Intezer's Ignacio Sanmillan said in a blog post that, unlike many common strains of malware, which were used to facilitate DDoS attacks or cryptocurrency mining, HiddenWasp appeared to be making the Linux systems it attacked available for later use by the attackers in question. The exact purpose of the whole campaign was not known or indicated.
The malware uses code from a large number of other open source efforts, such as the Mirai botnet and the Azazel rootkit. HiddenWasp had its own user-mode rootkit, a trojan and an initial deployment script, Sanmillan said.
After gaining access to a system through the rootkit, the malware then ran the deployment script; one of the things it did was to create an sftp user with a hard-coded password.
The Google-owned VirusTotal scans uploaded files with a number of virus-detection engines from different companies and indicates how many have detected the sample as being malware.
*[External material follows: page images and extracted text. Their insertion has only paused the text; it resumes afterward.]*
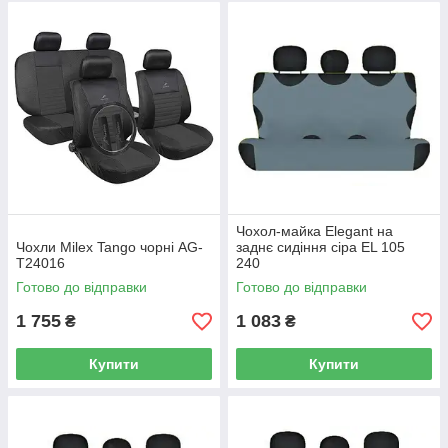
Чохол-майка Elegant на
Чохли Milex Tango чорні AG-
заднє сидіння сіра EL 105
T24016
240
Готово до відправки
Готово до відправки
1 755
1 083
₴
₴
Купити
Купити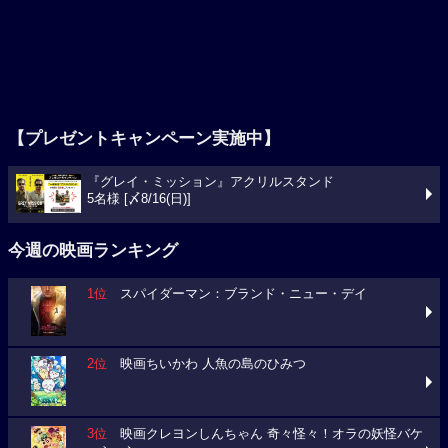
【プレゼントキャンペーン実施中】
『グレイ・ミッション』アクリルスタンド
5名様 [〆8/16(日)]
今週の映画ランキング
1位
スパイダーマン：ブランド・ニュー・デイ
2位
映画ちいかわ 人魚の島のひみつ
3位
映画クレヨンしんちゃん 奇々怪々！オラの妖怪バケ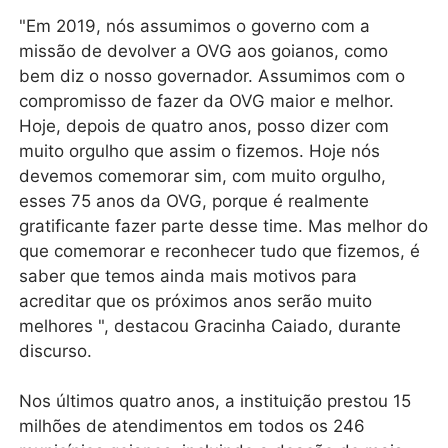
"Em 2019, nós assumimos o governo com a
missão de devolver a OVG aos goianos, como
bem diz o nosso governador. Assumimos com o
compromisso de fazer da OVG maior e melhor.
Hoje, depois de quatro anos, posso dizer com
muito orgulho que assim o fizemos. Hoje nós
devemos comemorar sim, com muito orgulho,
esses 75 anos da OVG, porque é realmente
gratificante fazer parte desse time. Mas melhor do
que comemorar e reconhecer tudo que fizemos, é
saber que temos ainda mais motivos para
acreditar que os próximos anos serão muito
melhores ", destacou Gracinha Caiado, durante
discurso.
Nos últimos quatro anos, a instituição prestou 15
milhões de atendimentos em todos os 246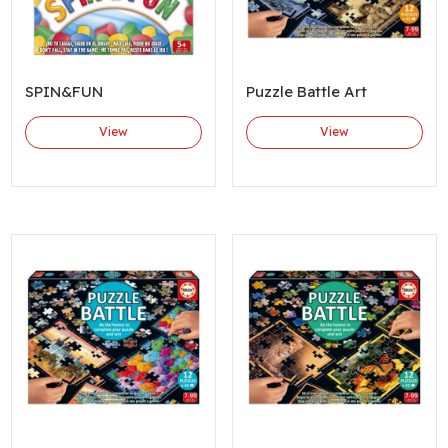
SPIN&FUN
Puzzle Battle Art
View
View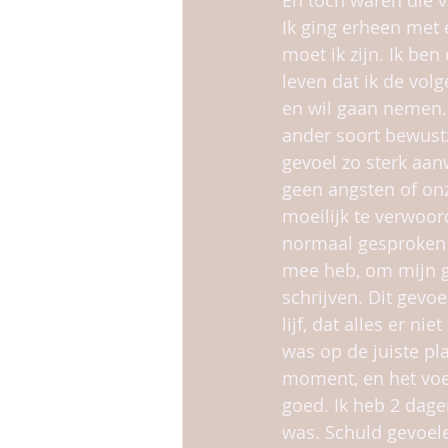
En toch waren die vr
Ik ging erheen met 
moet ik zijn. Ik ben
leven dat ik de vol
en wil gaan nemen.
ander soort bewustz
gevoel zo sterk aan
geen angsten of onz
moeilijk te verwoord
normaal gesproken 
mee heb, om mijn g
schrijven. Dit gevoe
lijf, dat alles er ni
was op de juiste pla
moment, en het vo
goed. Ik heb 2 dage
was. Schuld gevoele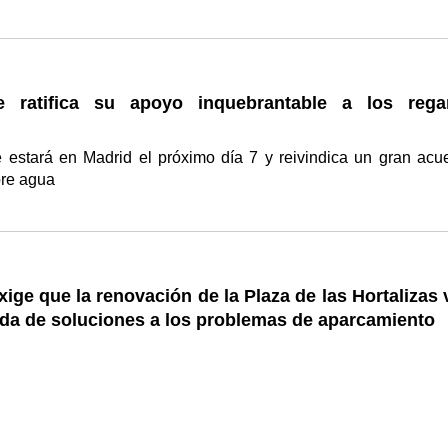
e ratifica su apoyo inquebrantable a los rega
 estará en Madrid el próximo día 7 y reivindica un gran acu
bre agua
ige que la renovación de la Plaza de las Hortalizas
a de soluciones a los problemas de aparcamiento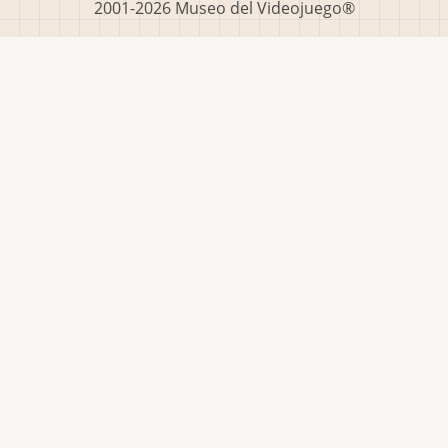
2001-2026 Museo del Videojuego®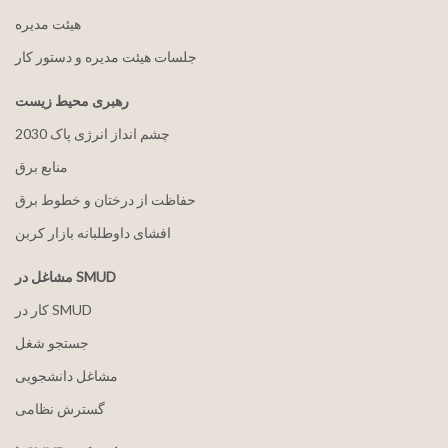
هيئت مدیره
جلسات هیئت مدیره و دستور کار
رهبری محیط زیست
2030 چشم انداز انرژی پاک
منابع برق
حفاظت از درختان و خطوط برق
افشای داوطلبانه بازار کربن
مشاغل در SMUD
کار در SMUD
جستجو شغل
مشاغل دانشجویی
گسترش نظامی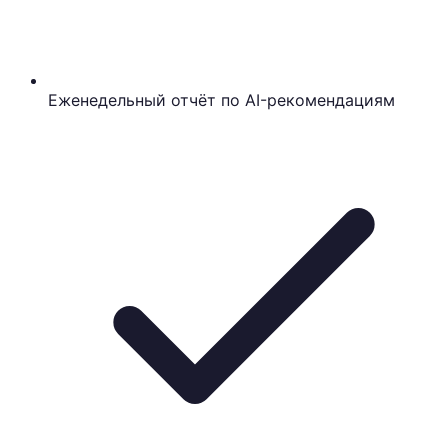
Еженедельный отчёт по AI-рекомендациям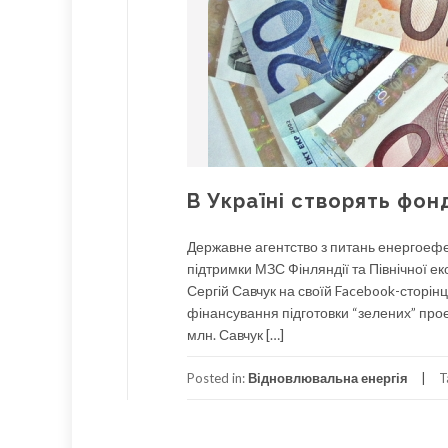
В Україні створять фон
Державне агентство з питань енергоефе
підтримки МЗС Фінляндії та Північної е
Сергій Савчук на своїй Facebook-сторін
фінансування підготовки “зелених” проек
млн. Савчук […]
Posted in:
Відновлювальна енергія
T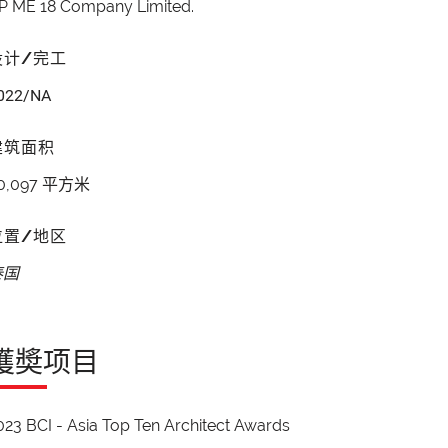
P ME 18 Company Limited.
设计/完工
022/NA
建筑面积
0,097 平方米
位置/地区
泰国
獲奬项目
023 BCI - Asia Top Ten Architect Awards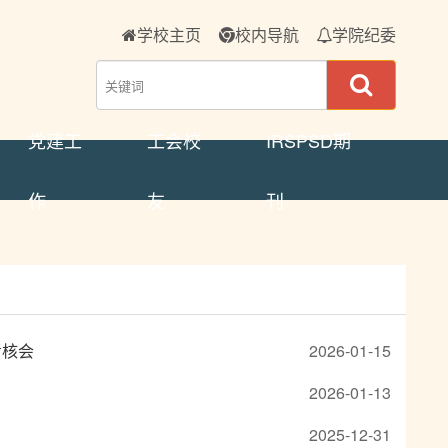
学校主页
校内导航
学院纪委
党建工
工会校
IRSPSD期
作
友
刊
考核会
2026-01-15
2026-01-13
2025-12-31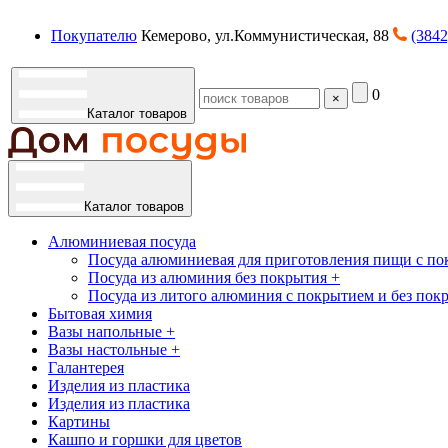
Покупателю
Кемерово, ул.Коммунистическая, 88
(3842
0
×
Каталог товаров
Каталог товаров
Алюминиевая посуда
Посуда алюминиевая для приготовления пищи с по
Посуда из алюминия без покрытия +
Посуда из литого алюминия с покрытием и без пок
Бытовая химия
Вазы напольные +
Вазы настольные +
Галантерея
Изделия из пластика
Изделия из пластика
Картины
Кашпо и горшки для цветов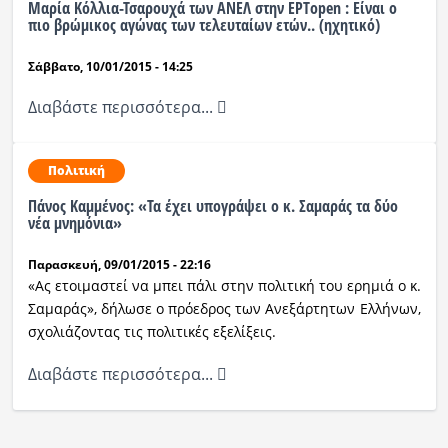
Μαρία Κόλλια-Τσαρουχά των ΑΝΕΛ στην ΕΡΤopen : Είναι ο
πιο βρώμικος αγώνας των τελευταίων ετών.. (ηχητικό)
Σάββατο, 10/01/2015 - 14:25
Διαβάστε περισσότερα...
Πολιτική
Πάνος Καμμένος: «Τα έχει υπογράψει ο κ. Σαμαράς τα δύο
νέα μνημόνια»
Παρασκευή, 09/01/2015 - 22:16
«Ας ετοιμαστεί να μπει πάλι στην πολιτική του ερημιά ο κ.
Σαμαράς», δήλωσε ο πρόεδρος των Ανεξάρτητων Ελλήνων,
σχολιάζοντας τις πολιτικές εξελίξεις.
Διαβάστε περισσότερα...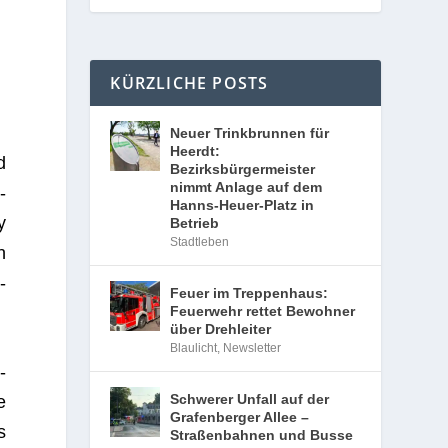
KÜRZLICHE POSTS
Neuer Trinkbrunnen für
Heerdt:
d
Bezirksbürgermeister
nimmt Anlage auf dem
­
Hanns-Heuer-Platz in
y
Betrieb
Stadtleben
n
­
Feuer im Treppenhaus:
Feuerwehr rettet Bewohner
über Drehleiter
Blaulicht
,
Newsletter
­
Schwerer Unfall auf der
e
Grafenberger Allee –
s
Straßenbahnen und Busse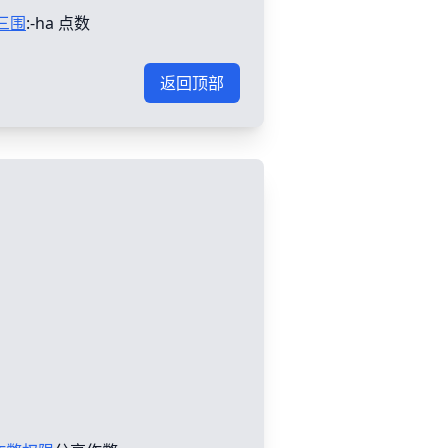
三围
:-ha 点数
返回顶部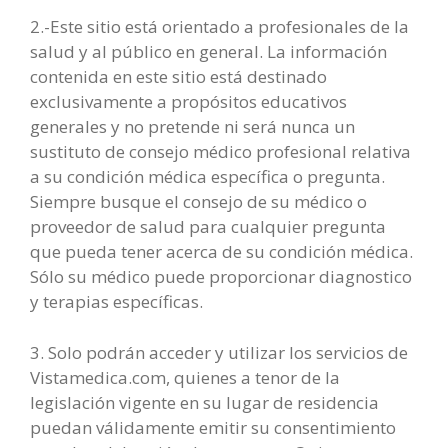
2.-Este sitio está orientado a profesionales de la
salud y al público en general. La información
contenida en este sitio está destinado
exclusivamente a propósitos educativos
generales y no pretende ni será nunca un
sustituto de consejo médico profesional relativa
a su condición médica específica o pregunta.
Siempre busque el consejo de su médico o
proveedor de salud para cualquier pregunta
que pueda tener acerca de su condición médica.
Sólo su médico puede proporcionar diagnostico
y terapias específicas.
3. Solo podrán acceder y utilizar los servicios de
Vistamedica.com, quienes a tenor de la
legislación vigente en su lugar de residencia
puedan válidamente emitir su consentimiento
In the case of HiddenWasp, no engine was able to detect it as malware.
The files had been uploaded to VirusTotal using a path with the name of a China-based forensics firm known as Shen Zhou Wang Yun Information Technology Co., Ltd.
Sanmillan said Intezer researchers used the bash script to download other artifacts which were not uploaded to VirusTotal. The trojan component had some code similarities to an implant known as Elknoz associated with a group that goes by the name ChinaZ.
"...the rootkit and trojan work together in order to help each other to remain persistent in the system, having the rootkit attempting to hide the trojan and the trojan enforcing the rootkit to remain operational," he wrote.
The trojan enforced evasion of some artifacts, all of which were found to be part of a Chinese open-source rootkit known as Adore-ng.
"The fact that these artifacts are being searched for suggests that potentially targeted Linux systems by these implants may have already been compromised with some variant of this open-source rootkit as an additional artifact in this malware’s infrastructure," Sanmillan noted.
"Although those paths are being searched for in order to hide their presence in the system, it is important to note that none of the analysed artifacts related to this malware are installed in such paths.
"This finding may imply that the target systems this malware is aiming to intrude may be already known compromised targets by the same group or a third party that may be collaborating with the same end goal of this particular campaign."